## Reading text
▼▼▼
You are viewing a plain text version of this content. The canonical link for it is here.
Posted to dev@hive.apache.org by Dmitry Zagorulkin <za...@me.com> on 2016/11/22 11:16:02 UTC

HIVE-1555 discussion

Hello!

I've implemented simple solution with some hard code by now.
It's tested with oracle database.

{code:sql}
beeline> !connect jdbc:hive2://localhost:10000
Connecting to jdbc:hive2://localhost:10000
Enter username for jdbc:hive2://localhost:10000:
Enter password for jdbc:hive2://localhost:10000:
Connected to: Apache Hive (version 2.2.0-SNAPSHOT)
Driver: Hive JDBC (version 2.2.0-SNAPSHOT)
Transaction isolation: TRANSACTION_REPEATABLE_READ
0: jdbc:hive2://localhost:10000>
0: jdbc:hive2://localhost:10000> SET hive.metastore.warehouse.dir=${env:HOME}/Documents/hive-warehouse;
No rows affected (0.158 seconds)
0: jdbc:hive2://localhost:10000>
0: jdbc:hive2://localhost:10000> CREATE EXTERNAL TABLE books3 (
. . . . . . . . . . . . . . . .>  book_id            INT,
. . . . . . . . . . . . . . . .>  book_name          STRING,
. . . . . . . . . . . . . . . .>  author_name        STRING,
. . . . . . . . . . . . . . . .>  book_isbn          STRING
. . . . . . . . . . . . . . . .> )
. . . . . . . . . . . . . . . .> STORED BY "org.apache.hive.storagehandler.JDBCStorageHandler"
. . . . . . . . . . . . . . . .> TBLPROPERTIES (
. . . . . . . . . . . . . . . .>  "mapred.jdbc.driver.class" = "oracle.jdbc.OracleDriver",
. . . . . . . . . . . . . . . .>  "mapred.jdbc.url" = "jdbc:oracle:thin:@//localhost:49161/XE",
. . . . . . . . . . . . . . . .>  "mapred.jdbc.username" = "*",
. . . . . . . . . . . . . . . .>  "mapred.jdbc.password" = "*",
. . . . . . . . . . . . . . . .>  "hive.jdbc.update.on.duplicate" = "true",
. . . . . . . . . . . . . . . .>  "mapreduce.jdbc.input.table.name" = "books"
. . . . . . . . . . . . . . . .> );
No rows affected (2.297 seconds)
0: jdbc:hive2://localhost:10000>
0: jdbc:hive2://localhost:10000>
0: jdbc:hive2://localhost:10000> select * from books3;
+-----------------+-------------------+---------------------+-------------------+
| books3.book_id  | books3.book_name  | books3.author_name  | books3.book_isbn  |
+-----------------+-------------------+---------------------+-------------------+
| 124123          | name              | author              | 132321adsaf31     |
| 13              | name2             | author2             | asd213fadsf       |
| 2345236         | name3             | author3             | asdfds1234123     |
+-----------------+-------------------+---------------------+-------------------+
3 rows selected (2.146 seconds)
▲▲▲
## Task item A
In the HIVE-1555 discussion post, which database was the simple solution tested with?
## Task item B
Write what comes next in the HIVE-1555 discussion post, picking up after its last line.

## Available data
▼▼▼
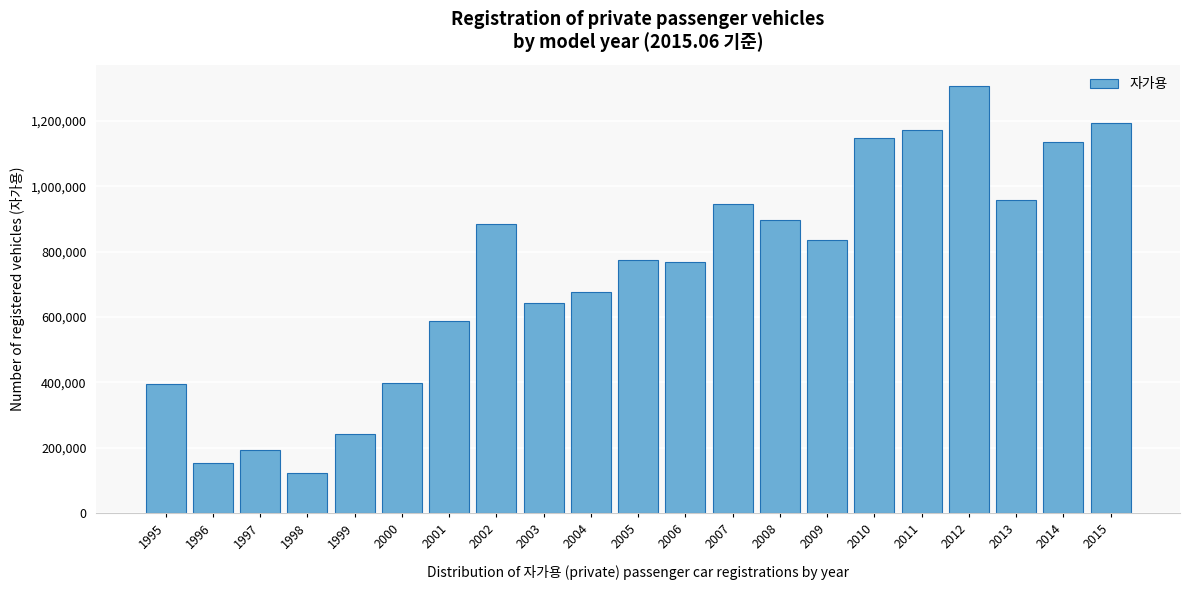

The value at 2004 is 674974. True or false?

True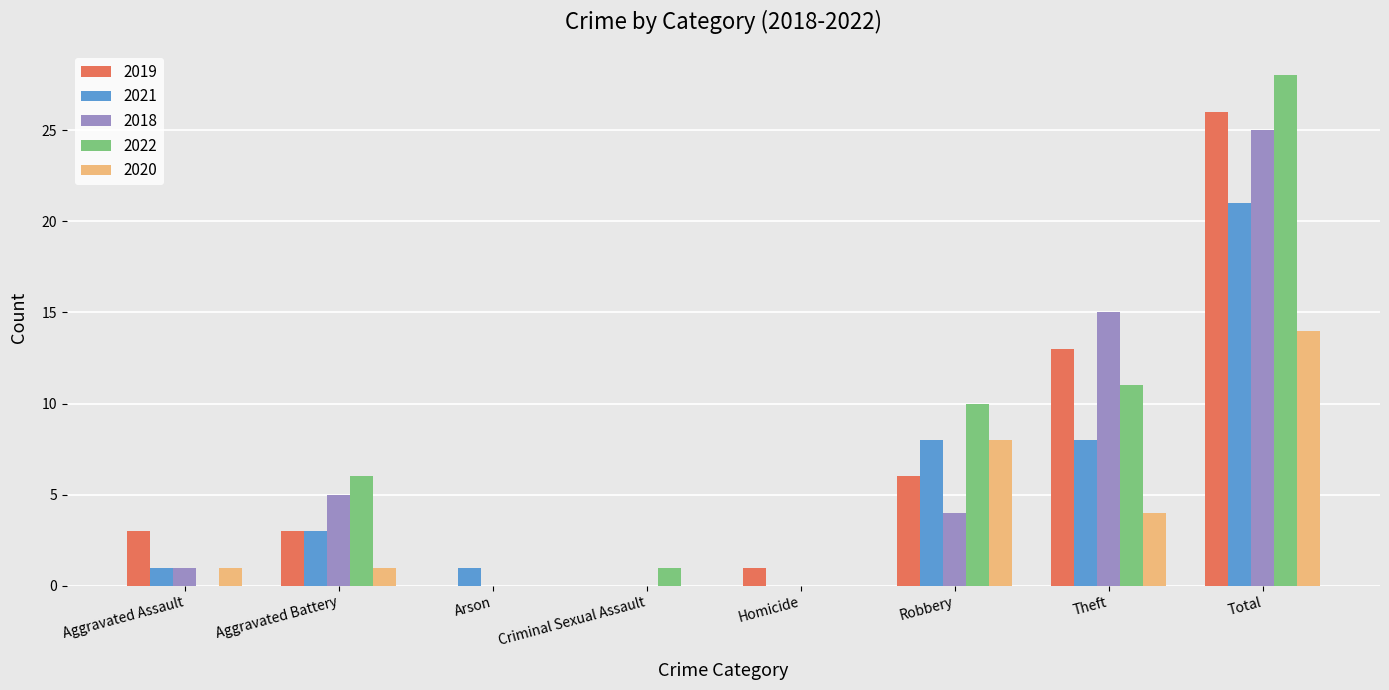

Between Theft and Total, which series saw the biggest shift?

2022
▲▲▲
## Answer space A
Oracle.

## Answer space B
0: jdbc:hive2://localhost:10000> explain select * from books3;
+----------------------------------------------------+
|                      Explain                       |
+----------------------------------------------------+
| STAGE DEPENDENCIES:                                |
|   Stage-0 is a root stage                          |
|                                                    |
| STAGE PLANS:                                       |
|   Stage: Stage-0                                   |
|     Fetch Operator                                 |
|       limit: -1                                    |
|       Processor Tree:                              |
|         TableScan                                  |
|           alias: books3                            |
|           Statistics: Num rows: 1 Data size: 0 Basic stats: PARTIAL Column stats: NONE |
|           Select Operator                          |
|             expressions: book_id (type: string), book_name (type: string), author_name (type: string), book_isbn (type: string) |
|             outputColumnNames: _col0, _col1, _col2, _col3 |
|             Statistics: Num rows: 1 Data size: 0 Basic stats: PARTIAL Column stats: NONE |
|             ListSink                               |
|                                                    |
+----------------------------------------------------+
17 rows selected (0.508 seconds)
{code}

This solution works with two steps:
	1. First grab all meta info from external table 
	2. Configure DBInputFormat, DBOutputFormat with table meta

What do you think about to ask user specify all needed information about columns and types inside serde properties section?

Smth like that:

0: jdbc:hive2://localhost:10000> CREATE EXTERNAL TABLE books3 (
. . . . . . . . . . . . . . . .>  book_id            INT,
. . . . . . . . . . . . . . . .>  book_name          STRING,
. . . . . . . . . . . . . . . .>  author_name        STRING,
. . . . . . . . . . . . . . . .>  book_isbn          STRING
. . . . . . . . . . . . . . . .> )
. . . . . . . . . . . . . . . .> STORED BY “org.apache.hive.storagehandler.JDBCStorageHandler"
		WITH SERDEPROPERTIES (
					"hive.jdbc.columns.mapping" = “book_id:int(32), book_name:varchar(20), author_name:varchar(20), book_isbn:varchar(20)")		
. . . . . . . . . . . . . . . .> TBLPROPERTIES (
. . . . . . . . . . . . . . . .>  "mapred.jdbc.driver.class" = "oracle.jdbc.OracleDriver",
. . . . . . . . . . . . . . . .>  "mapred.jdbc.url" = "jdbc:oracle:thin:@//localhost:49161/XE",
. . . . . . . . . . . . . . . .>  "mapred.jdbc.username" = "*",
. . . . . . . . . . . . . . . .>  "mapred.jdbc.password" = "*",
. . . . . . . . . . . . . . . .>  "hive.jdbc.update.on.duplicate" = "true",
. . . . . . . . . . . . . . . .>  "mapreduce.jdbc.input.table.name" = "books"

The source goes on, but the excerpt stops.